A Condessa, de Julie Delpy **1/2


A história real da Condessa Erzébet Bathory é razoavelmente conhecida: no século XVI, matou várias virgens para usar o sangue das mesmas em banhos de beleza que visavam preservar a sua juventude. Essa mórbida trajetória já havia merecido algumas versões cinematográficas que pendiam mais para o fantástico. Nessa adaptação recente (2009) dirigida por Julie Delpy (que também interpreta a Condessa), a abordagem é naturalista e sóbria, apresentando uma bem cuidada reconstituição de época. A primeira metade do filme tem uma narrativa engessada, dentro de um formato de drama de época convencional e excessivamente sentimental. Na metade final, contudo, quando Bathory começa a perseguir e assassinar as tais virgens, a produção ganha um ritmo mais atraente, com cenas tão sangrentas que beiram o terror gore.

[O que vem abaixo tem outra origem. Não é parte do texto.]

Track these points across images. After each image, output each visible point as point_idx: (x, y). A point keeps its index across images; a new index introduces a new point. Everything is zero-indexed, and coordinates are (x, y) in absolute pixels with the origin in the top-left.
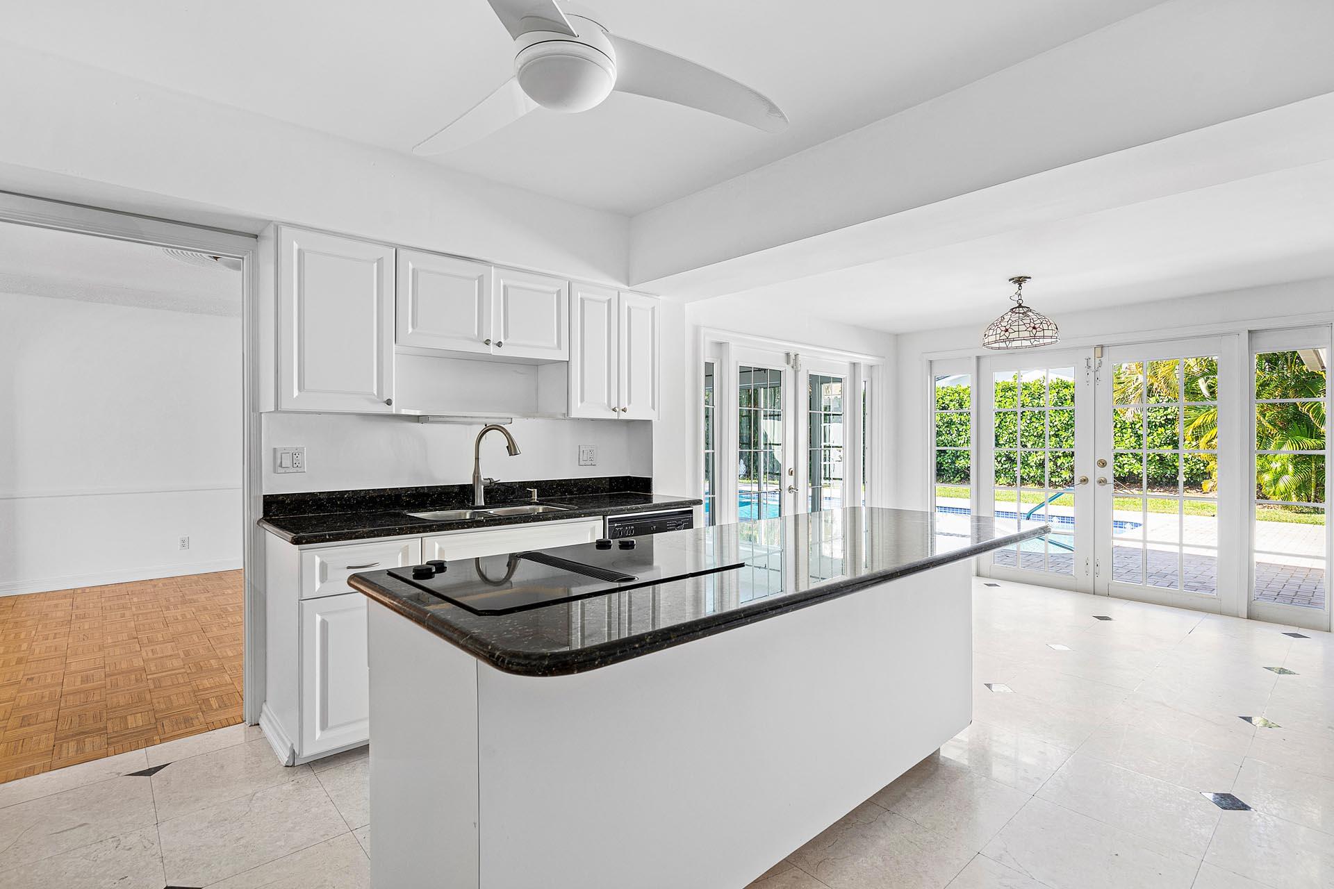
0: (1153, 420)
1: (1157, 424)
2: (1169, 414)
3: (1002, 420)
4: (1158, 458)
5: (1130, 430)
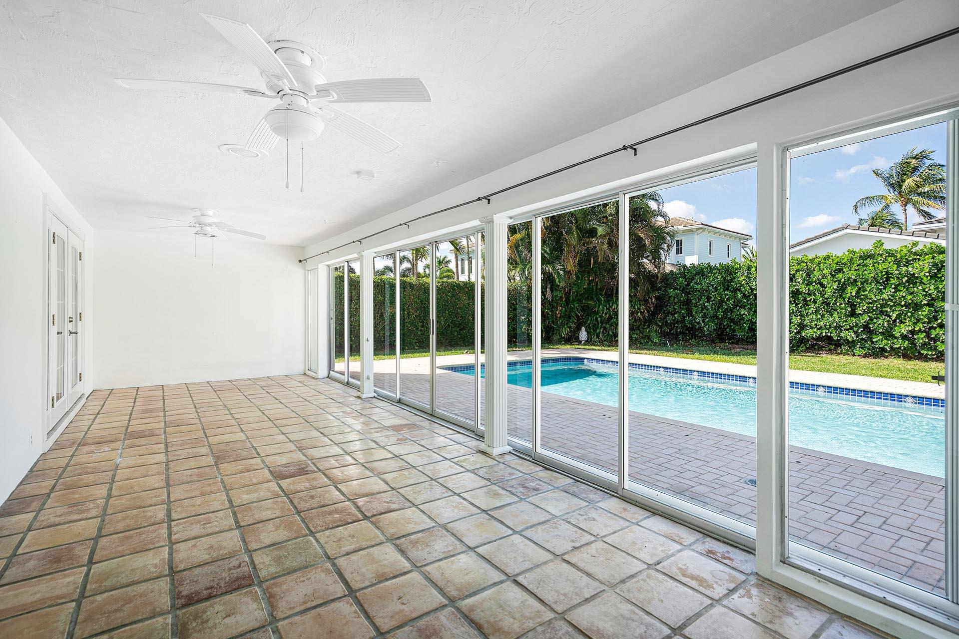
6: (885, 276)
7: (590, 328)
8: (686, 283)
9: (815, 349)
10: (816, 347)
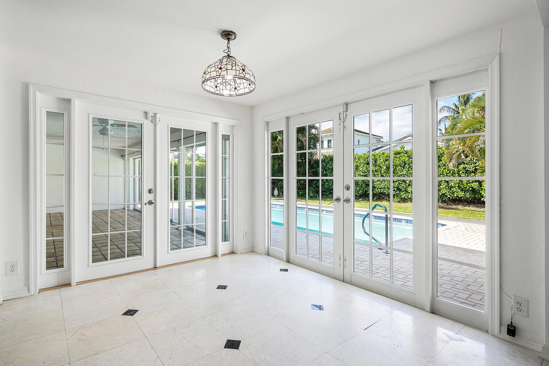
0: (469, 169)
1: (471, 171)
2: (477, 166)
3: (395, 169)
4: (471, 189)
5: (457, 175)
6: (404, 163)
7: (279, 188)
8: (326, 165)
9: (381, 199)
10: (381, 198)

sexta-feira, abril 16, 2010

Educação, de Lone Scherfig **1/2


Por mais que se diga que o que importa no cinema não é o que se conta, mas sim a forma como se conta, há filmes cujo foco principal está na história e onde ousadias formais estão descartadas. “Educação” (2009) é um desses casos. A trama, assinada pelo célebre escritor Nick Hornby, narra o processo de amadurecimento precoce de uma menina de 16 anos após ser enganada por um trintão bom de papo, servindo também como interessante crônica de costumes da Inglaterra do início dos anos 60. Edição e fotografia são eficientes, e, aliadas à trama, conseguem captar razoavelmente a atenção do espectador. E se o que nos resta é prestar atenção no roteiro, não há como não ficar frustrado com o teor moralista e convencional do mesmo. Por mais que a protagonista tenha desafiado a autoridade de seus pais e professoras e contestado a moral burguesa da sociedade britânica da época, a conclusão do enredo parece fazer uma questionável apologia do conformismo. A sensação fica ainda mais incômoda quando lembramos que o texto do filme é produto da escrita de Hornby, um dos mais ardorosos defensores da mitologia rocker.

quinta-feira, abril 15, 2010

O Amor Segundo B. Schianberg, de Beto Brant 1/2 (meia estrela)


Não dá para dizer que Beto Brant é um cara que não sabe dirigir um filme. Em “Ação Entre Amigos” (1998) e “O Invasor” (2002), ele demonstrou desenvoltura considerável no domínio da ação cinematográfica, enquanto “Crime Delicado” (2005) e “Cão Sem Dono” (2007) revelavam também o seu talento para encenar dramas mais intimistas. Diante dessa prévia trajetória, não há como não se decepcionar com uma obra tão brochante quando esse “O Amor Segundo B. Schianberg” (2009). A produção mais recente de Brant transparece uma falta do que dizer e, principalmente, um desinteresse pelo ato de fazer um filme. Ao retratar o processo de criação de uma videomaker, talvez a intenção do cineasta tenha sido de fazer algo que remetesse ao formato da arte de sua protagonista. O resultado final, entretanto, é falho e desinteressante. Como narrativa, “O Amor Segundo B. Schianberg” resume-se a uma sucessão de cenas banais e discussões afetadas embalada por uma fotografia qualquer nota.